Pour cultiver plus de plantes il faut louer des installations plus grandes et acheter un système d'éclairage artificiel très coûteux qui fait exploser les prix. Autrement, la qualité du produit en pâtit. Alors, cher associé, on ne peut pas produire plus de cannabis et baisser en plus les prix, comme tu veux. Tes dogmes capitalistes ne marchent pas ici.
Mais il fallait qu'ils marchent, on n'avait pas le choix. Ils avaient promis aux locataires et aux fournisseurs de payer dès que la récolte serait prête et vendue, mais il n'y avait qu'un seul moyen de faire du blé dans un marché aussi compétitif : écraser les prix, augmenter le nombre de patients et augmenter la production. C'est le principe du "Tout à 1 euro" : la marge est faible, mais la quantité vendue est grande, ce qui en vaut la peine.

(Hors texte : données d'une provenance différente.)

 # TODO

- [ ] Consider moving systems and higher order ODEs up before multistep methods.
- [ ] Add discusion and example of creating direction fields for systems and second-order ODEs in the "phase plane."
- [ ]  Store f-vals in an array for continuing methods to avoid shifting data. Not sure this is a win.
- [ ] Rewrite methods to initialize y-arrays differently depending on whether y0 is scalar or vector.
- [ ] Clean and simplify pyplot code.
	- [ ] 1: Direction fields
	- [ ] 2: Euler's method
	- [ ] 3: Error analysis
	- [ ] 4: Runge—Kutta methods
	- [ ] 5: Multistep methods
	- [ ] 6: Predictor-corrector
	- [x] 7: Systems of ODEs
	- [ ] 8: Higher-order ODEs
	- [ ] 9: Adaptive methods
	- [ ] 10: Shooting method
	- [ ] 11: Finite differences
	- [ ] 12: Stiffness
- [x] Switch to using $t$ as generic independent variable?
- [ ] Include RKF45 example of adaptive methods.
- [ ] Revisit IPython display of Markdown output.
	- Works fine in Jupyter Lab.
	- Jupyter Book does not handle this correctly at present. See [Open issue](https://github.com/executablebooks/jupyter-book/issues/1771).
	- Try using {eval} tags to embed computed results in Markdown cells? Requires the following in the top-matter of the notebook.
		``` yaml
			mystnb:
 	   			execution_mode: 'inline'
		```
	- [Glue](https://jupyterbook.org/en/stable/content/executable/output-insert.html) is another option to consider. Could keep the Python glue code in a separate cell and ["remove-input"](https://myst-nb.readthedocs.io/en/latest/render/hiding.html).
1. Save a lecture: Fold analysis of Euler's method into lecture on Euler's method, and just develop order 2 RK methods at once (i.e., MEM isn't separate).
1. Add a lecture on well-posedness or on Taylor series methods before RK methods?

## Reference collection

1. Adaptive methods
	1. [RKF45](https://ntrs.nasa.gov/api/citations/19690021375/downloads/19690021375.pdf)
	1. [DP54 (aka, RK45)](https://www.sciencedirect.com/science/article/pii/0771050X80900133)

Nombreux furent ceux qui finirent par le faire, entraînant les autres, qui à leur tour en entraînèrent d'autres, obtenant ainsi des clients, car certains préfèrent payer moins pour un produit d'une qualité inférieure plutôt que de payer plus cher pour du vrai cannabis. Et c'est ainsi qu'éclata la crise du cannabis en 2011 dans le Colorado.
Trafiquants et survivants
Les prix continuaient d'augmenter et pour beaucoup de petites et moyennes entreprises du joint, produire cher pour vendre bon marché n'était plus rentable, ce qui entraîna le retour de la contrebande. Dans les états voisins où le cannabis était totalement interdit, beaucoup de gens étaient prêts à payer de grosses sommes d'argent pour un cannabis de qualité faible. Dans le marché noir, on paye le produit mais aussi le facteur risque.
Certains se lancèrent dans la contrebande et finirent par tomber entre les mains des fédéraux, d'autres fermèrent boutique, leurs pertes étant trop élevées.... Toujours est-il que ceux qui parièrent pour le modèle de "Tout à 1 euro" se cassèrent la figure, laissant le marché entre les mains de ceux qui, plus futés qu'eux, crurent au système de vendre plus cher pour garder l'intégrité.

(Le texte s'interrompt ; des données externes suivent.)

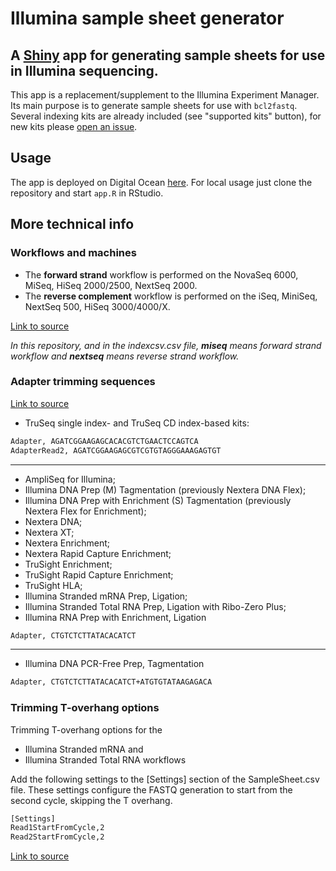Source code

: # Illumina sample sheet generator

## A [Shiny](https://shiny.rstudio.com/) app for generating sample sheets for use in Illumina sequencing.
This app is a replacement/supplement to the Illumina Experiment Manager. Its main purpose is to generate sample sheets for use with `bcl2fastq`. Several indexing kits are already included (see "supported kits" button), for new kits please [open an issue](https://github.com/angelovangel/samplesheet-generator/issues/new?labels=new_kit&title=New+index+kit+request).

## Usage
The app is deployed on Digital Ocean [here](http://165.22.73.243/samplesheet/). For local usage just clone the repository and start `app.R` in RStudio.

## More technical info

### Workflows and machines

- The **forward strand** workflow is performed on the NovaSeq 6000, MiSeq, HiSeq 2000/2500, NextSeq 2000.
- The **reverse complement** workflow is performed on the iSeq, MiniSeq, NextSeq 500, HiSeq 3000/4000/X.

[Link to source](https://emea.support.illumina.com/content/dam/illumina-support/documents/documentation/system_documentation/miseq/indexed-sequencing-overview-guide-15057455-06.pdf)

*In this repository, and in the indexcsv.csv file, **miseq** means forward strand workflow and **nextseq** means reverse strand workflow.*

### Adapter trimming sequences
[Link to source](https://emea.support.illumina.com/bulletins/2016/12/what-sequences-do-i-use-for-adapter-trimming.html)

- TruSeq single index- and TruSeq CD index-based kits:

```bash
Adapter, AGATCGGAAGAGCACACGTCTGAACTCCAGTCA
AdapterRead2, AGATCGGAAGAGCGTCGTGTAGGGAAAGAGTGT
```

***


- AmpliSeq for Illumina; 
- Illumina DNA Prep (M) Tagmentation (previously Nextera DNA Flex); 
- Illumina DNA Prep with Enrichment (S) Tagmentation (previously Nextera Flex for Enrichment);
- Nextera DNA; 
- Nextera XT; 
- Nextera Enrichment; 
- Nextera Rapid Capture Enrichment; 
- TruSight Enrichment; 
- TruSight Rapid Capture Enrichment; 
- TruSight HLA; 
- Illumina Stranded mRNA Prep, Ligation; 
- Illumina Stranded Total RNA Prep, Ligation with Ribo-Zero Plus; 
- Illumina RNA Prep with Enrichment, Ligation

```bash
Adapter, CTGTCTCTTATACACATCT
```

***

- Illumina DNA PCR-Free Prep, Tagmentation

```bash
Adapter, CTGTCTCTTATACACATCT+ATGTGTATAAGAGACA
```



### Trimming T-overhang options
Trimming T-overhang options for the 

- Illumina Stranded mRNA and 
- Illumina Stranded Total RNA workflows

Add the following settings to the [Settings] section of the SampleSheet.csv file. 
These settings configure the FASTQ generation to start from the second cycle, skipping the T overhang.

```bash
[Settings]
Read1StartFromCycle,2
Read2StartFromCycle,2
```

[Link to source](https://emea.support.illumina.com/bulletins/2020/06/trimming-t-overhang-options-for-the-illumina-rna-library-prep-wo.html?langsel=/de/)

Ils se sont bien débrouillés jusqu'à présent, mais c'est en 2014 qu'ils vont récolter les vrais bénéfices. Le cannabis pour une consommation récréative est désormais légale au Colorado et beaucoup comparent déjà le scénario à celui de la Fin de la Prohibition. En plus, on attend que le tourisme lié au cannabis explose et on parle déjà de Denver comme la nouvelle Amsterdam.
Et ce n'est surtout pas le plus important. Les entrepreneurs de la région sont devenus un exemple pour ceux qui essayent d'ouvrir le marché sur d'autres places, aux Etats-Unis et à l'étranger. Ils sont payés pour apprendre de leurs erreurs, mais aussi pour reproduire les succès. Parce que c'est la meilleure preuve que le cannabis est nettement mieux dans les magasins que dans la contrebande du Colorado, où c'est les gentils qui gagnent à la fin. Tu t'attendais à quoi ? Après tout, c'est un film américain !
Sean Azzariti, un vétéran de la guerre en Irak, a été le tout premier acheteur de cannabis (Bubba Kush), qu'il s'est dit prêt à "encadrer" dans sa maison.